---------- Data supplied
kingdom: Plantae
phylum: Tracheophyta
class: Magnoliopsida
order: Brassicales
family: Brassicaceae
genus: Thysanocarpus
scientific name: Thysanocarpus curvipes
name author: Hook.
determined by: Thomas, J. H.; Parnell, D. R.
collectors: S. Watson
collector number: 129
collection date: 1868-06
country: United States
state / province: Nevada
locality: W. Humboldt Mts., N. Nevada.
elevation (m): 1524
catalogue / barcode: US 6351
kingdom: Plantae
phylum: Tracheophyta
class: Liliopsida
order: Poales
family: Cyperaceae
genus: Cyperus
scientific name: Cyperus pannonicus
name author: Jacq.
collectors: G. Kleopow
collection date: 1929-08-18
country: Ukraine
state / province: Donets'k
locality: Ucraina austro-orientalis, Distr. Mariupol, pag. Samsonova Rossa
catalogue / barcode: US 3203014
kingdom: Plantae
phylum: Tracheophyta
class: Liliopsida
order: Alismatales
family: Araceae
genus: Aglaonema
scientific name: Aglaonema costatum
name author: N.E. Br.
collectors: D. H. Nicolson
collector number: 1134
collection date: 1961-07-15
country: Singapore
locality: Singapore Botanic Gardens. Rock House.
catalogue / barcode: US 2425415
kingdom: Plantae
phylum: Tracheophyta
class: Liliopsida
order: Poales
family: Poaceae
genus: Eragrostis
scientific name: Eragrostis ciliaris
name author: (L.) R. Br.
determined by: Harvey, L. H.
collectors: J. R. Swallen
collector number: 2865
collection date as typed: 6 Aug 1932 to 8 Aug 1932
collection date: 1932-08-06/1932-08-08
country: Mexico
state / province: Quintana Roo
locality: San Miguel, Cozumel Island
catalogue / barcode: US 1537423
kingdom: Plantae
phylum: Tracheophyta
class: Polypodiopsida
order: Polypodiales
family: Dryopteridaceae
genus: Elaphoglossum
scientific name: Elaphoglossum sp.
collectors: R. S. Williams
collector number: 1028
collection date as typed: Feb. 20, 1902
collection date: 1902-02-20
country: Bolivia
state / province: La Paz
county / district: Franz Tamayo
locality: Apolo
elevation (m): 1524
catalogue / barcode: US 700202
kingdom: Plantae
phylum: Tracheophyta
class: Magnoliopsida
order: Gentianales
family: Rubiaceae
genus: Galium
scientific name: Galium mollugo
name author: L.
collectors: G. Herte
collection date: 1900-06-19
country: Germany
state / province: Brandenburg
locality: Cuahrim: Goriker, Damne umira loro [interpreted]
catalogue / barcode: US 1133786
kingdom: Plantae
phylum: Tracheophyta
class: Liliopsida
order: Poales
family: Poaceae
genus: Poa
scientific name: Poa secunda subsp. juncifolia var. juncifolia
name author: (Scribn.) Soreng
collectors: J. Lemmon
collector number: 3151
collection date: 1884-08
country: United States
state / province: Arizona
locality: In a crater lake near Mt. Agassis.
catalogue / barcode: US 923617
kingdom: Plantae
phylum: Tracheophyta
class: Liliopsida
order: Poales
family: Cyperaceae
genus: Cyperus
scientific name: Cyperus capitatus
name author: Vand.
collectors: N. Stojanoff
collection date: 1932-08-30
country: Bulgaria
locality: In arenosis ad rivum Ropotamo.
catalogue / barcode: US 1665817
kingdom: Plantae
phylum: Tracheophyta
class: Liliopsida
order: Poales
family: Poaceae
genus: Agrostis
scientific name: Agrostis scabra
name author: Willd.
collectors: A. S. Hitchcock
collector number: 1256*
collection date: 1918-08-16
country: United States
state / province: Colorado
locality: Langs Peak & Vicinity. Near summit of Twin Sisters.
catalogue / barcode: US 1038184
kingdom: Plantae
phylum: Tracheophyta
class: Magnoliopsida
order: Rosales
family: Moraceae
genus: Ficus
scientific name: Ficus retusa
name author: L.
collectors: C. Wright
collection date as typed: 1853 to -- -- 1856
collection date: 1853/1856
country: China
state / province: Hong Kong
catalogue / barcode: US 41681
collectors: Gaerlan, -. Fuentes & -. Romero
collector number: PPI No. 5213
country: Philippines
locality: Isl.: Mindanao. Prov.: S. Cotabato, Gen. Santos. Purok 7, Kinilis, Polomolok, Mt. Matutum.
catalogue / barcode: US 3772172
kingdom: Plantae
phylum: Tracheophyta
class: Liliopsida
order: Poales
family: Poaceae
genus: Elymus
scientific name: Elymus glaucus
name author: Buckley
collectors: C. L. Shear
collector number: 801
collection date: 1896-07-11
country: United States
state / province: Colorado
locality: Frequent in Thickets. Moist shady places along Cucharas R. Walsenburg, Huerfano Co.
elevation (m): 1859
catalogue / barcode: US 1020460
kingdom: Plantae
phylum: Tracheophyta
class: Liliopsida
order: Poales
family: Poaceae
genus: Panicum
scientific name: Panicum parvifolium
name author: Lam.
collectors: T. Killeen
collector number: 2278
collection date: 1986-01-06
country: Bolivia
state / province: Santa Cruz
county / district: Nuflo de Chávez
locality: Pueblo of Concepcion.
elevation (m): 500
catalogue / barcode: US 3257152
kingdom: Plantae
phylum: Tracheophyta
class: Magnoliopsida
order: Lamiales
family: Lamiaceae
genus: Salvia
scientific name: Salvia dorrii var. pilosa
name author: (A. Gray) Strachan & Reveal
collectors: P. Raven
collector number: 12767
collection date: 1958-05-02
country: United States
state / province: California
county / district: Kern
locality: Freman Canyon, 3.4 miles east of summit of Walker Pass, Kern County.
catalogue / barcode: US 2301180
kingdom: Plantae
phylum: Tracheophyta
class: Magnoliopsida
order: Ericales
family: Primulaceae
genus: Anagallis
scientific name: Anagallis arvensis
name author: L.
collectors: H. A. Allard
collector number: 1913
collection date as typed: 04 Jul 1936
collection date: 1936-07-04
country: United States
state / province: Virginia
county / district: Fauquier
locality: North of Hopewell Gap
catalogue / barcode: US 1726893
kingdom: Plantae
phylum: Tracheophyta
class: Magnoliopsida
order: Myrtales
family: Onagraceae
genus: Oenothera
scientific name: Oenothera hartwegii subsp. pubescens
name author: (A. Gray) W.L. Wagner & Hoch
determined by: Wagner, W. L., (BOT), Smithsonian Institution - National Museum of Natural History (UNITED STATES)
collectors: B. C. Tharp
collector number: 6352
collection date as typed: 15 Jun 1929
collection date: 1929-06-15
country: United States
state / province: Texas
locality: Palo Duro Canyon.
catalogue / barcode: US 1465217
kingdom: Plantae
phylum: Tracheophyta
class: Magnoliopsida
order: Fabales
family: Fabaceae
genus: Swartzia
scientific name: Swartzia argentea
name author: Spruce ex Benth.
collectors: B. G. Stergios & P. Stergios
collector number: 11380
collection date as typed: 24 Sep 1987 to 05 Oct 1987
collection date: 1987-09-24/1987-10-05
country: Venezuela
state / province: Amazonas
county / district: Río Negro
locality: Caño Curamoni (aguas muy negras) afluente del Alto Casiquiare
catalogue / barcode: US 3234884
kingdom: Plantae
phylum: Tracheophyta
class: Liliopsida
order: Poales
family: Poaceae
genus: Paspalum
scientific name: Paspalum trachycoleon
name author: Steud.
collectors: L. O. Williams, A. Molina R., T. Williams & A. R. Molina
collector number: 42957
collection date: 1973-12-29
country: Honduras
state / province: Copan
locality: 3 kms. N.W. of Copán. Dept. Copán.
--------------------
== Required work ==
Arrange every line of the listing above as a Markdown table with the columns "No." and "Entry", numbering the rows in order and omitting any blank lines.

== Solution to the problem ==
| No. | Entry |
|---|---|
| 1 | kingdom: Plantae |
| 2 | phylum: Tracheophyta |
| 3 | class: Magnoliopsida |
| 4 | order: Brassicales |
| 5 | family: Brassicaceae |
| 6 | genus: Thysanocarpus |
| 7 | scientific name: Thysanocarpus curvipes |
| 8 | name author: Hook. |
| 9 | determined by: Thomas, J. H.; Parnell, D. R. |
| 10 | collectors: S. Watson |
| 11 | collector number: 129 |
| 12 | collection date: 1868-06 |
| 13 | country: United States |
| 14 | state / province: Nevada |
| 15 | locality: W. Humboldt Mts., N. Nevada. |
| 16 | elevation (m): 1524 |
| 17 | catalogue / barcode: US 6351 |
| 18 | kingdom: Plantae |
| 19 | phylum: Tracheophyta |
| 20 | class: Liliopsida |
| 21 | order: Poales |
| 22 | family: Cyperaceae |
| 23 | genus: Cyperus |
| 24 | scientific name: Cyperus pannonicus |
| 25 | name author: Jacq. |
| 26 | collectors: G. Kleopow |
| 27 | collection date: 1929-08-18 |
| 28 | country: Ukraine |
| 29 | state / province: Donets'k |
| 30 | locality: Ucraina austro-orientalis, Distr. Mariupol, pag. Samsonova Rossa |
| 31 | catalogue / barcode: US 3203014 |
| 32 | kingdom: Plantae |
| 33 | phylum: Tracheophyta |
| 34 | class: Liliopsida |
| 35 | order: Alismatales |
| 36 | family: Araceae |
| 37 | genus: Aglaonema |
| 38 | scientific name: Aglaonema costatum |
| 39 | name author: N.E. Br. |
| 40 | collectors: D. H. Nicolson |
| 41 | collector number: 1134 |
| 42 | collection date: 1961-07-15 |
| 43 | country: Singapore |
| 44 | locality: Singapore Botanic Gardens. Rock House. |
| 45 | catalogue / barcode: US 2425415 |
| 46 | kingdom: Plantae |
| 47 | phylum: Tracheophyta |
| 48 | class: Liliopsida |
| 49 | order: Poales |
| 50 | family: Poaceae |
| 51 | genus: Eragrostis |
| 52 | scientific name: Eragrostis ciliaris |
| 53 | name author: (L.) R. Br. |
| 54 | determined by: Harvey, L. H. |
| 55 | collectors: J. R. Swallen |
| 56 | collector number: 2865 |
| 57 | collection date as typed: 6 Aug 1932 to 8 Aug 1932 |
| 58 | collection date: 1932-08-06/1932-08-08 |
| 59 | country: Mexico |
| 60 | state / province: Quintana Roo |
| 61 | locality: San Miguel, Cozumel Island |
| 62 | catalogue / barcode: US 1537423 |
| 63 | kingdom: Plantae |
| 64 | phylum: Tracheophyta |
| 65 | class: Polypodiopsida |
| 66 | order: Polypodiales |
| 67 | family: Dryopteridaceae |
| 68 | genus: Elaphoglossum |
| 69 | scientific name: Elaphoglossum sp. |
| 70 | collectors: R. S. Williams |
| 71 | collector number: 1028 |
| 72 | collection date as typed: Feb. 20, 1902 |
| 73 | collection date: 1902-02-20 |
| 74 | country: Bolivia |
| 75 | state / province: La Paz |
| 76 | county / district: Franz Tamayo |
| 77 | locality: Apolo |
| 78 | elevation (m): 1524 |
| 79 | catalogue / barcode: US 700202 |
| 80 | kingdom: Plantae |
| 81 | phylum: Tracheophyta |
| 82 | class: Magnoliopsida |
| 83 | order: Gentianales |
| 84 | family: Rubiaceae |
| 85 | genus: Galium |
| 86 | scientific name: Galium mollugo |
| 87 | name author: L. |
| 88 | collectors: G. Herte |
| 89 | collection date: 1900-06-19 |
| 90 | country: Germany |
| 91 | state / province: Brandenburg |
| 92 | locality: Cuahrim: Goriker, Damne umira loro [interpreted] |
| 93 | catalogue / barcode: US 1133786 |
| 94 | kingdom: Plantae |
| 95 | phylum: Tracheophyta |
| 96 | class: Liliopsida |
| 97 | order: Poales |
| 98 | family: Poaceae |
| 99 | genus: Poa |
| 100 | scientific name: Poa secunda subsp. juncifolia var. juncifolia |
| 101 | name author: (Scribn.) Soreng |
| 102 | collectors: J. Lemmon |
| 103 | collector number: 3151 |
| 104 | collection date: 1884-08 |
| 105 | country: United States |
| 106 | state / province: Arizona |
| 107 | locality: In a crater lake near Mt. Agassis. |
| 108 | catalogue / barcode: US 923617 |
| 109 | kingdom: Plantae |
| 110 | phylum: Tracheophyta |
| 111 | class: Liliopsida |
| 112 | order: Poales |
| 113 | family: Cyperaceae |
| 114 | genus: Cyperus |
| 115 | scientific name: Cyperus capitatus |
| 116 | name author: Vand. |
| 117 | collectors: N. Stojanoff |
| 118 | collection date: 1932-08-30 |
| 119 | country: Bulgaria |
| 120 | locality: In arenosis ad rivum Ropotamo. |
| 121 | catalogue / barcode: US 1665817 |
| 122 | kingdom: Plantae |
| 123 | phylum: Tracheophyta |
| 124 | class: Liliopsida |
| 125 | order: Poales |
| 126 | family: Poaceae |
| 127 | genus: Agrostis |
| 128 | scientific name: Agrostis scabra |
| 129 | name author: Willd. |
| 130 | collectors: A. S. Hitchcock |
| 131 | collector number: 1256* |
| 132 | collection date: 1918-08-16 |
| 133 | country: United States |
| 134 | state / province: Colorado |
| 135 | locality: Langs Peak & Vicinity. Near summit of Twin Sisters. |
| 136 | catalogue / barcode: US 1038184 |
| 137 | kingdom: Plantae |
| 138 | phylum: Tracheophyta |
| 139 | class: Magnoliopsida |
| 140 | order: Rosales |
| 141 | family: Moraceae |
| 142 | genus: Ficus |
| 143 | scientific name: Ficus retusa |
| 144 | name author: L. |
| 145 | collectors: C. Wright |
| 146 | collection date as typed: 1853 to -- -- 1856 |
| 147 | collection date: 1853/1856 |
| 148 | country: China |
| 149 | state / province: Hong Kong |
| 150 | catalogue / barcode: US 41681 |
| 151 | collectors: Gaerlan, -. Fuentes & -. Romero |
| 152 | collector number: PPI No. 5213 |
| 153 | country: Philippines |
| 154 | locality: Isl.: Mindanao. Prov.: S. Cotabato, Gen. Santos. Purok 7, Kinilis, Polomolok, Mt. Matutum. |
| 155 | catalogue / barcode: US 3772172 |
| 156 | kingdom: Plantae |
| 157 | phylum: Tracheophyta |
| 158 | class: Liliopsida |
| 159 | order: Poales |
| 160 | family: Poaceae |
| 161 | genus: Elymus |
| 162 | scientific name: Elymus glaucus |
| 163 | name author: Buckley |
| 164 | collectors: C. L. Shear |
| 165 | collector number: 801 |
| 166 | collection date: 1896-07-11 |
| 167 | country: United States |
| 168 | state / province: Colorado |
| 169 | locality: Frequent in Thickets. Moist shady places along Cucharas R. Walsenburg, Huerfano Co. |
| 170 | elevation (m): 1859 |
| 171 | catalogue / barcode: US 1020460 |
| 172 | kingdom: Plantae |
| 173 | phylum: Tracheophyta |
| 174 | class: Liliopsida |
| 175 | order: Poales |
| 176 | family: Poaceae |
| 177 | genus: Panicum |
| 178 | scientific name: Panicum parvifolium |
| 179 | name author: Lam. |
| 180 | collectors: T. Killeen |
| 181 | collector number: 2278 |
| 182 | collection date: 1986-01-06 |
| 183 | country: Bolivia |
| 184 | state / province: Santa Cruz |
| 185 | county / district: Nuflo de Chávez |
| 186 | locality: Pueblo of Concepcion. |
| 187 | elevation (m): 500 |
| 188 | catalogue / barcode: US 3257152 |
| 189 | kingdom: Plantae |
| 190 | phylum: Tracheophyta |
| 191 | class: Magnoliopsida |
| 192 | order: Lamiales |
| 193 | family: Lamiaceae |
| 194 | genus: Salvia |
| 195 | scientific name: Salvia dorrii var. pilosa |
| 196 | name author: (A. Gray) Strachan & Reveal |
| 197 | collectors: P. Raven |
| 198 | collector number: 12767 |
| 199 | collection date: 1958-05-02 |
| 200 | country: United States |
| 201 | state / province: California |
| 202 | county / district: Kern |
| 203 | locality: Freman Canyon, 3.4 miles east of summit of Walker Pass, Kern County. |
| 204 | catalogue / barcode: US 2301180 |
| 205 | kingdom: Plantae |
| 206 | phylum: Tracheophyta |
| 207 | class: Magnoliopsida |
| 208 | order: Ericales |
| 209 | family: Primulaceae |
| 210 | genus: Anagallis |
| 211 | scientific name: Anagallis arvensis |
| 212 | name author: L. |
| 213 | collectors: H. A. Allard |
| 214 | collector number: 1913 |
| 215 | collection date as typed: 04 Jul 1936 |
| 216 | collection date: 1936-07-04 |
| 217 | country: United States |
| 218 | state / province: Virginia |
| 219 | county / district: Fauquier |
| 220 | locality: North of Hopewell Gap |
| 221 | catalogue / barcode: US 1726893 |
| 222 | kingdom: Plantae |
| 223 | phylum: Tracheophyta |
| 224 | class: Magnoliopsida |
| 225 | order: Myrtales |
| 226 | family: Onagraceae |
| 227 | genus: Oenothera |
| 228 | scientific name: Oenothera hartwegii subsp. pubescens |
| 229 | name author: (A. Gray) W.L. Wagner & Hoch |
| 230 | determined by: Wagner, W. L., (BOT), Smithsonian Institution - National Museum of Natural History (UNITED STATES) |
| 231 | collectors: B. C. Tharp |
| 232 | collector number: 6352 |
| 233 | collection date as typed: 15 Jun 1929 |
| 234 | collection date: 1929-06-15 |
| 235 | country: United States |
| 236 | state / province: Texas |
| 237 | locality: Palo Duro Canyon. |
| 238 | catalogue / barcode: US 1465217 |
| 239 | kingdom: Plantae |
| 240 | phylum: Tracheophyta |
| 241 | class: Magnoliopsida |
| 242 | order: Fabales |
| 243 | family: Fabaceae |
| 244 | genus: Swartzia |
| 245 | scientific name: Swartzia argentea |
| 246 | name author: Spruce ex Benth. |
| 247 | collectors: B. G. Stergios & P. Stergios |
| 248 | collector number: 11380 |
| 249 | collection date as typed: 24 Sep 1987 to 05 Oct 1987 |
| 250 | collection date: 1987-09-24/1987-10-05 |
| 251 | country: Venezuela |
| 252 | state / province: Amazonas |
| 253 | county / district: Río Negro |
| 254 | locality: Caño Curamoni (aguas muy negras) afluente del Alto Casiquiare |
| 255 | catalogue / barcode: US 3234884 |
| 256 | kingdom: Plantae |
| 257 | phylum: Tracheophyta |
| 258 | class: Liliopsida |
| 259 | order: Poales |
| 260 | family: Poaceae |
| 261 | genus: Paspalum |
| 262 | scientific name: Paspalum trachycoleon |
| 263 | name author: Steud. |
| 264 | collectors: L. O. Williams, A. Molina R., T. Williams & A. R. Molina |
| 265 | collector number: 42957 |
| 266 | collection date: 1973-12-29 |
| 267 | country: Honduras |
| 268 | state / province: Copan |
| 269 | locality: 3 kms. N.W. of Copán. Dept. Copán. |